**抜粋**
##########

食の安全ウォッチNo.77(2023/06/26)
●フードテックとゲノム編集……………………2
●総会記念講演会で鈴木宣弘東大教授が訴え…4
●食の安全・監視市民委員会総会報告…………5
●新役員紹介……………………………………12
●ニュースレター電子版の発行について……12
巻頭言
消費者置き去りの強引な行政
このところ政府が強引に制度改革を強行する事例がこれまで以上にめだちます。防衛費増強、LGBT法、原発の冷却水の海洋放出など、政府の言う「ていねいな説明」とは程遠く、結論ありきの強行姿勢が見受けられます。防衛費43兆円問題では、その内訳を十分に説明することなく、GDP比2%という数字が先にありきでした。LGBT法の国会審議では「マイノリティへの偏見や差別をなくす」という目的があいまいにされ、保守派に配慮する法文の修正がなされ、差別禁止の理念が後退しました。原発の海洋放出は地元福島県の漁協の反対があっても23年夏には放出するという結論が先行しています。

##########

**提供データ**
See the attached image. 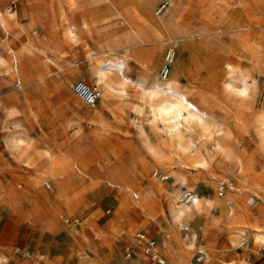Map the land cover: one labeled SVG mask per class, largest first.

##########

**取り組む問題**
1 - 「食の安全ウォッチ」の抜粋から、●印が付いた記事の見出しをページ番号を除いてすべて書き出すこと。
2 - 「食の安全ウォッチ」の抜粋の最後の文に続けて、その先の文章を書くこと。
データは抜粋とは別の資料である。

**演習の結果**
1 -
フードテックとゲノム編集
総会記念講演会で鈴木宣弘東大教授が訴え
食の安全・監視市民委員会総会報告
新役員紹介
ニュースレター電子版の発行について

2 -
食の安全をめぐっては、厚労省の感染症対応能力を強化する制度変更の余波を受けて、食品などの「生活衛生基準行政」を厚労省から消費者庁などに移管することになりました(24年4月1日施行)。食品の規格基準の策定は厚労省から消費者庁に移管され、新たに設置される「食品衛生基準審議会」が審査します。その委員の人選では事業者が重視されかねません。検疫や保健所などが担う食品安全監視行政は厚労省に残りますが、予算や人員面で弱体化してしまう恐れがあります。こうした重大な制度変更について、消費者に知らされることなく強行されていることがそもそも問題なのです。(山浦康明)
消費者白書にみる食品被害の深刻化
消費者庁は6月13日、「令和5年版消費者白書」を発表しました。消費者苦情相談の分析結果や国の1年間の施策実績を盛り込んでおり、安全・表示・取引の領域のいたるところで健康食品をめぐる消費者被害の深刻さが浮きぼりとなっています。効能効果を強調した不当表示、高齢者の不安につけ込んだ詐欺的勧誘、過剰摂取による健康被害など、全国でまん延していることを示しています。
消費者白書は消費者事故の集計結果も記載しています。消費者事故は年間約1万5千3百件で、2年間で約4千件も増えました。その理由を白書は「2021年6月から食品リコールの届出が義務化されたため」としています。消費者事故には財産被害も含まれますが、それとは別に生命身体に関わる事故件数の増加が目立ち、その中で、食品リコール届出件数が全体を押し上げた形となっています。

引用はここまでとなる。